Esistono vaccini o pass per liberarci da queste (e altre) inaccettabili follie? Perché le piazze no-vax e no-green pass non protestano anche per queste discriminazioni? (Queste sì davvero contrarie alla Costituzione!)
Libertà e svastica
Possibile, infine, che nessuno si faccia delle domande, vedendo che, tra quelli che gridano “libertà” – più forte e più rabbiosamente degli altri, ci sono persone che si riconoscono in ideologie – come il nazifascismo – che hanno privato della libertà tre quarti d’Europa per oltre un ventennio, trascinandola nella follia di una Guerra Mondiale dagli esiti devastanti, sia in termini di costi morali (morti e feriti) che economici e sociali.
Possibile che a nessuno venga in mente che, se un nazifascista invoca la libertà, qualcosa non quadra, e che, con tutta probabilità, non sta parlando della libertà così come, comunemente, la si intende?
Politica senza politica
Ma la cosa più grave di tutte è che la politica non ci dice più ciò che crede sia giusto fare. Non indica le ricette per risolvere i problemi, oggettivamente, più importanti e urgenti. Ci dice ciò che le conviene dire, in base a una analisi scientifica quotidiana dei desiderata della piazza-social. Gli analisti del social-marketing individuano le tendenze, le comunicano ai leader che, con l’aiuto di esperti di political-marketing, le traducono in altrettante parole d’ordine. La piazza riconosce sé stessa in quelle parole e i leader – che le ripetono ossessivamente a ogni microfono, telecamera e post – salgono nei sondaggi. E, alla prima occasione elettorale, nei consensi.

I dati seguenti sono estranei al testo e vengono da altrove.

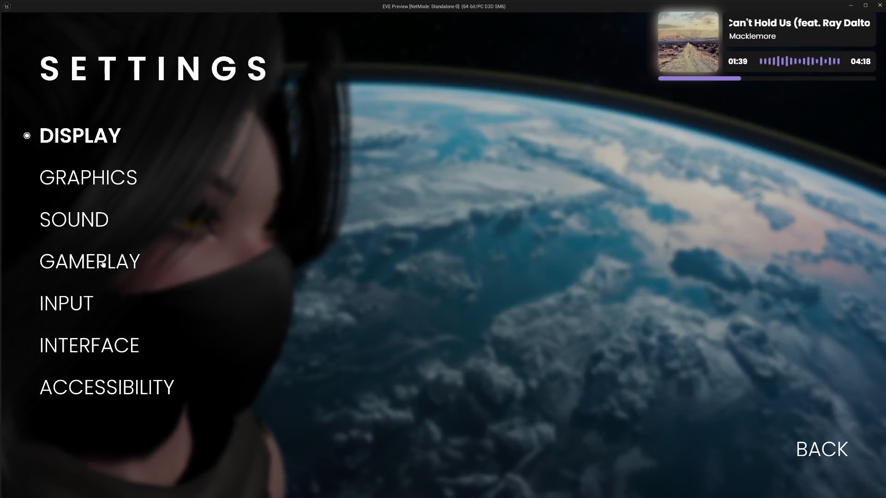
{"action": "left_click", "coordinate": [101, 260]}
{"action": "left_click", "coordinate": [813, 435]}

Il gioco, dunque, è a chi legge meglio i desiderata della piazza ed è il più veloce degli altri “competitor” politici nel tradurli in parole d’ordine. Quella che chiamiamo classe dirigente non esiste più da un pezzo. La politica dirige assolutamente nulla. Al contrario: è diretta dagli umori della piazza. Piazza a sua volta “ispirata” – per non dire condizionata – da quanto i super esperti nella creazione di wishlist (liste dei desideri) la inducono a desiderare.
E, così, il cerchio si chiude. Con buona pace della libertà. E, ovviamente, della democrazia.